YOUR OBJECTIVE:
Replace "solslite.org" with "solslite.com" in the material from its first line through the line containing "anatomyofadventure.com", and write out those lines again with everything else unchanged.

EXERCISE DATA:
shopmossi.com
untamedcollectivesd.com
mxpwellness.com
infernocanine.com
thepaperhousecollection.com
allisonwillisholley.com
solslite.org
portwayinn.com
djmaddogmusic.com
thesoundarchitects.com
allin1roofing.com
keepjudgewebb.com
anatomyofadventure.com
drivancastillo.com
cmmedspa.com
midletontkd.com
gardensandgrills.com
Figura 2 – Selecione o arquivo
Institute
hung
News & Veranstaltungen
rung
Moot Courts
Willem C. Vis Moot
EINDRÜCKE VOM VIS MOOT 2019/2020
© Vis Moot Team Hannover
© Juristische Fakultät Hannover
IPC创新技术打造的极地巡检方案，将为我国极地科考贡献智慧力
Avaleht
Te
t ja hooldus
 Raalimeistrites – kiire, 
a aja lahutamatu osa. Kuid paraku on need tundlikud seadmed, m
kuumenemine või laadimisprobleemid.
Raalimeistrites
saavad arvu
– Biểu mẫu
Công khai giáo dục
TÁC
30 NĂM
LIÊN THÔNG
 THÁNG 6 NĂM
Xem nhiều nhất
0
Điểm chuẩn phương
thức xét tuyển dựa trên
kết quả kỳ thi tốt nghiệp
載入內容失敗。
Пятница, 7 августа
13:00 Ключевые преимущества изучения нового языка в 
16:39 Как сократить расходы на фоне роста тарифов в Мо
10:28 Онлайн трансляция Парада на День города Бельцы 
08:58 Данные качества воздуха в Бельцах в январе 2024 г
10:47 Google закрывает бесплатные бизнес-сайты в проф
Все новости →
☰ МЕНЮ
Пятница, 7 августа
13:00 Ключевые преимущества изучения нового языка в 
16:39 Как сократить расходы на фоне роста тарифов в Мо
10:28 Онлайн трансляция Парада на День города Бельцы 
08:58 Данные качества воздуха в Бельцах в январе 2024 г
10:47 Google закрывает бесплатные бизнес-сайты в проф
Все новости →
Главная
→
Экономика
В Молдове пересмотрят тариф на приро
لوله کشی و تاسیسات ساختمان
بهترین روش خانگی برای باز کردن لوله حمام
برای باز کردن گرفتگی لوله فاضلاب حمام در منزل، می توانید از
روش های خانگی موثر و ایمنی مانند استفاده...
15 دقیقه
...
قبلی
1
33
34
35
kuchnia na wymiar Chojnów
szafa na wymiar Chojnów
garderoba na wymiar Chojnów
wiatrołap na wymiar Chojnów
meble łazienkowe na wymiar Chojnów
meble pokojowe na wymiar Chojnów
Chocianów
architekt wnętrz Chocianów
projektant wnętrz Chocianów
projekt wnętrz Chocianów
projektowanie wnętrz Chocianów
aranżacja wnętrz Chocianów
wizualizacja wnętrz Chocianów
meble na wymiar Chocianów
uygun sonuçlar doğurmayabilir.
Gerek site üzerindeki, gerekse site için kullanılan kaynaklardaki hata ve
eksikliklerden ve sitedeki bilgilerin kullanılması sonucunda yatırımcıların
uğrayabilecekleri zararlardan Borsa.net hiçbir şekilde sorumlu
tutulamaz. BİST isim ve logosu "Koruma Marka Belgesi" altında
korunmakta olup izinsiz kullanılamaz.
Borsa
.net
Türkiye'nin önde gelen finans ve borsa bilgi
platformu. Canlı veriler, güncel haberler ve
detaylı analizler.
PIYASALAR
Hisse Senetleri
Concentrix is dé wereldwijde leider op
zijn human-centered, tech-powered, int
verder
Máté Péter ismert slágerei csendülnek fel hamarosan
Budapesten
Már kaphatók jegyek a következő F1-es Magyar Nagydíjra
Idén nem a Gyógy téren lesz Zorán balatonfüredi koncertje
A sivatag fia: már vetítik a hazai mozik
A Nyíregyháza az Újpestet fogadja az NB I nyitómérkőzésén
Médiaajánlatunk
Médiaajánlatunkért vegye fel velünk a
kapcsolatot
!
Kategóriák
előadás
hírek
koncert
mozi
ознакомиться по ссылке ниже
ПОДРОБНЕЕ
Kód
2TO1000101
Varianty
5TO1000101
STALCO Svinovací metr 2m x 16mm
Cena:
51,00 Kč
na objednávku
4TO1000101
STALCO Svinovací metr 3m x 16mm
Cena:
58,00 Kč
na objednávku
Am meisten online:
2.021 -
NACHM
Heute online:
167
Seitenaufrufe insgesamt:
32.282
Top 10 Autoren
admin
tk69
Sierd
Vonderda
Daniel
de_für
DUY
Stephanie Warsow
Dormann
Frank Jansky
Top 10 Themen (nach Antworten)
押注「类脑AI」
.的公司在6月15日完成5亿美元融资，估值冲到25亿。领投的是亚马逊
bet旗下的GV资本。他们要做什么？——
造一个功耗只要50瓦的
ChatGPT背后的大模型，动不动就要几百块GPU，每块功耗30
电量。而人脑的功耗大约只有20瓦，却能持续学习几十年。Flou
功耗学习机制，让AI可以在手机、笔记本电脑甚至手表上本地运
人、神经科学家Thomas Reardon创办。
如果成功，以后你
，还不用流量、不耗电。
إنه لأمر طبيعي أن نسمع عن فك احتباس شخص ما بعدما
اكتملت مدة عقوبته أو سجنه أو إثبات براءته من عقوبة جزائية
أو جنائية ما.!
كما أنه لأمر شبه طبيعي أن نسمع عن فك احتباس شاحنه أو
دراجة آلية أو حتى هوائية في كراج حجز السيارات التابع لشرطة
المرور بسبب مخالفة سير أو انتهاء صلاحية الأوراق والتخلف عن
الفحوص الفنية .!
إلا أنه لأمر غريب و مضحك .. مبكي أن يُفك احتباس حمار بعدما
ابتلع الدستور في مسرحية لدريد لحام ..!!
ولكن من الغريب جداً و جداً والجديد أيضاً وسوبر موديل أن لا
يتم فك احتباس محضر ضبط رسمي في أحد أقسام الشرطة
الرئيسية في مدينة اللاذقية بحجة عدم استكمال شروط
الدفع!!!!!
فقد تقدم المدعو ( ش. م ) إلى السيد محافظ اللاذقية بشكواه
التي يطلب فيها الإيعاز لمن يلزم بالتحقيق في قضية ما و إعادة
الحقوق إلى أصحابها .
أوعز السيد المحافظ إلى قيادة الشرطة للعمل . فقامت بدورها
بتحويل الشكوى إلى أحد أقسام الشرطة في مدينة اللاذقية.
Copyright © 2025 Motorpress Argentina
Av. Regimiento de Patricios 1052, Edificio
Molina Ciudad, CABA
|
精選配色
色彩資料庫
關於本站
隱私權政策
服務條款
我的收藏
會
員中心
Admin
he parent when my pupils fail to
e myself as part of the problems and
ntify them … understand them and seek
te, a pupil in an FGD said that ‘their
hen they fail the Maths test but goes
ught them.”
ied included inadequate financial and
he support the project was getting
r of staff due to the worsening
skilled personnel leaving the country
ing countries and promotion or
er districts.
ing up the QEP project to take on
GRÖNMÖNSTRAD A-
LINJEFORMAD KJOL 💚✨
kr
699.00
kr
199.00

RESPONSE:
shopmossi.com
untamedcollectivesd.com
mxpwellness.com
infernocanine.com
thepaperhousecollection.com
allisonwillisholley.com
solslite.com
portwayinn.com
djmaddogmusic.com
thesoundarchitects.com
allin1roofing.com
keepjudgewebb.com
anatomyofadventure.com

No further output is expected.